Metamath Proof Explorer

Theorem enrelmapr

Description: The set of all possible relations between two sets is equinumerous to the set of all mappings from one set to the powerset of the other. (Contributed by RP, 27-Apr-2021)

		Ref	Expression
	Assertion	enrelmapr	\|- ( ( A e. V /\ B e. W ) -> ~P ( A X. B ) ~~ ( ~P A ^m B ) )

Proof

Step	Hyp	Ref	Expression
1		xpcomeng	\|- ( ( A e. V /\ B e.
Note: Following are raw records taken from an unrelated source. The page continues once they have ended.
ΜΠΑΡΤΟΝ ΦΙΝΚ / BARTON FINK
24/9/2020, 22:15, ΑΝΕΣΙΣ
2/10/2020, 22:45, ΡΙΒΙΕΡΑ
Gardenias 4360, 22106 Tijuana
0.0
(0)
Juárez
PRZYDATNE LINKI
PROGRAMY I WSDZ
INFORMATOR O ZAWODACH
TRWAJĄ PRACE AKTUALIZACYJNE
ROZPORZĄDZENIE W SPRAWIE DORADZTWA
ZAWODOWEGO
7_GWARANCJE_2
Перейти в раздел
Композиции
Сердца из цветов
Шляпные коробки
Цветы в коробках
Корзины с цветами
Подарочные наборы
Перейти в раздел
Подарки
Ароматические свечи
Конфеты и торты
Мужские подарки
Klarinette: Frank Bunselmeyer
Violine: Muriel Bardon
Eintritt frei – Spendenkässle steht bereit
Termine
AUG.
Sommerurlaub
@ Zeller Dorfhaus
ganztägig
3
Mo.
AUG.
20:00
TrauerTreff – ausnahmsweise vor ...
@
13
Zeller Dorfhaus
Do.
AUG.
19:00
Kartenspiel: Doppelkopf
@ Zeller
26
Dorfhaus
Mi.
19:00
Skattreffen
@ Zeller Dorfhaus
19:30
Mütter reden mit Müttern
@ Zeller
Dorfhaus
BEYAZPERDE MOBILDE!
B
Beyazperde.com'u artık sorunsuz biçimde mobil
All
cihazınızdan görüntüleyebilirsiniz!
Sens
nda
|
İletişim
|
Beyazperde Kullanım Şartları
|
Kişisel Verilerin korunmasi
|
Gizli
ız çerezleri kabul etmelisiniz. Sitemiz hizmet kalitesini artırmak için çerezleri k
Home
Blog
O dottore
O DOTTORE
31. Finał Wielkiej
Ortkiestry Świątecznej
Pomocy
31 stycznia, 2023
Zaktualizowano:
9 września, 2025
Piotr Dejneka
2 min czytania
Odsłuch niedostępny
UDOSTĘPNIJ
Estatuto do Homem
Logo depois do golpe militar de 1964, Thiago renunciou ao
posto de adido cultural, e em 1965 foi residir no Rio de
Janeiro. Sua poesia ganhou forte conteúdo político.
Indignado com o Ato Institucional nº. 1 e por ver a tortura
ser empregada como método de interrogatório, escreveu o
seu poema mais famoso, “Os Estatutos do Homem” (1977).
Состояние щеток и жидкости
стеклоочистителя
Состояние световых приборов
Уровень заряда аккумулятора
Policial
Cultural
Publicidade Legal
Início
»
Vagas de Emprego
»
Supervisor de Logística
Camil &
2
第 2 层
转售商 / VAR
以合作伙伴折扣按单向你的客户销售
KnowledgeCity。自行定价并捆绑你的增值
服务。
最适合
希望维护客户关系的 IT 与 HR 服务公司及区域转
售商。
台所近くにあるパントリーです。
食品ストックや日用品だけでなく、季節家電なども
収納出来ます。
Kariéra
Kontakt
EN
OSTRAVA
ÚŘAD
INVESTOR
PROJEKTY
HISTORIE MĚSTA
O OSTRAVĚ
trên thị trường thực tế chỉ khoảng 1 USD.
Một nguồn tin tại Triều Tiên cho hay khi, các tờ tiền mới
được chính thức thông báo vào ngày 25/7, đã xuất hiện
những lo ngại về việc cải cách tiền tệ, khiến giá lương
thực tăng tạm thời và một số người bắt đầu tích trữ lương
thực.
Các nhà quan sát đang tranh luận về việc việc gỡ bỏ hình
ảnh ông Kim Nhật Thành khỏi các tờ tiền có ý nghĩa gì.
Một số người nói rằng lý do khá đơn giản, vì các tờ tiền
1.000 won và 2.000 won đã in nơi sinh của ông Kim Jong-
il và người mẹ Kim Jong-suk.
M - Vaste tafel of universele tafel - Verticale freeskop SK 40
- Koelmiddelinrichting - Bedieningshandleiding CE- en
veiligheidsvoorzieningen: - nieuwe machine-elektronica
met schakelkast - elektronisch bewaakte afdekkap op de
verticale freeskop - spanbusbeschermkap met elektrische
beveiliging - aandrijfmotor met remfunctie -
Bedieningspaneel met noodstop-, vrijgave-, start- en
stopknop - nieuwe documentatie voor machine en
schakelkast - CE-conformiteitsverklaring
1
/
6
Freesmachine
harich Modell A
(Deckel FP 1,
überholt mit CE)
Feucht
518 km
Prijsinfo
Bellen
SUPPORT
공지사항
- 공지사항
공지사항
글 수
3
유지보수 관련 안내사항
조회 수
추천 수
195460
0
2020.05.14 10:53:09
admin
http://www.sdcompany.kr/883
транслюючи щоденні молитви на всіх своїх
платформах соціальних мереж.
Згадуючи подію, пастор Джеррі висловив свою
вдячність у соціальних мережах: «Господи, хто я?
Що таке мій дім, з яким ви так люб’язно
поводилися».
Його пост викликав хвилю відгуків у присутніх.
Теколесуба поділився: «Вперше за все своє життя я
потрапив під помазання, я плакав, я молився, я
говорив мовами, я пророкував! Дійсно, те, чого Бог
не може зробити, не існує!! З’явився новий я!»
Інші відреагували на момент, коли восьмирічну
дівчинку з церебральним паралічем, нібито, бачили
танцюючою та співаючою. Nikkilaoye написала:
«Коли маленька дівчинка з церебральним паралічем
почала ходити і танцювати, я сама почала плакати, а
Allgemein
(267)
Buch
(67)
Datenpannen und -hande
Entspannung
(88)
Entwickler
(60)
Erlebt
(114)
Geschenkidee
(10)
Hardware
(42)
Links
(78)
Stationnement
W ) -> ( A X. B ) ~~ ( B X. A ) )
2		pwen	\|- ( ( A X. B ) ~~ ( B X. A ) -> ~P ( A X. B ) ~~ ~P ( B X. A ) )
3	1 2	syl	\|- ( ( A e. V /\ B e. W ) -> ~P ( A X. B ) ~~ ~P ( B X. A ) )
4		enrelmap	\|- ( ( B e. W /\ A e. V ) -> ~P ( B X. A ) ~~ ( ~P A ^m B ) )
5	4	ancoms	\|- ( ( A e. V /\ B e. W ) -> ~P ( B X. A ) ~~ ( ~P A ^m B ) )
6		entr	\|- ( ( ~P ( A X. B ) ~~ ~P ( B X. A ) /\ ~P ( B X. A ) ~~ ( ~P A ^m B ) ) -> ~P ( A X. B ) ~~ ( ~P A ^m B ) )
7	3 5 6	syl2anc	\|- ( ( A e. V /\ B e. W ) -> ~P ( A X. B ) ~~ ( ~P A ^m B ) )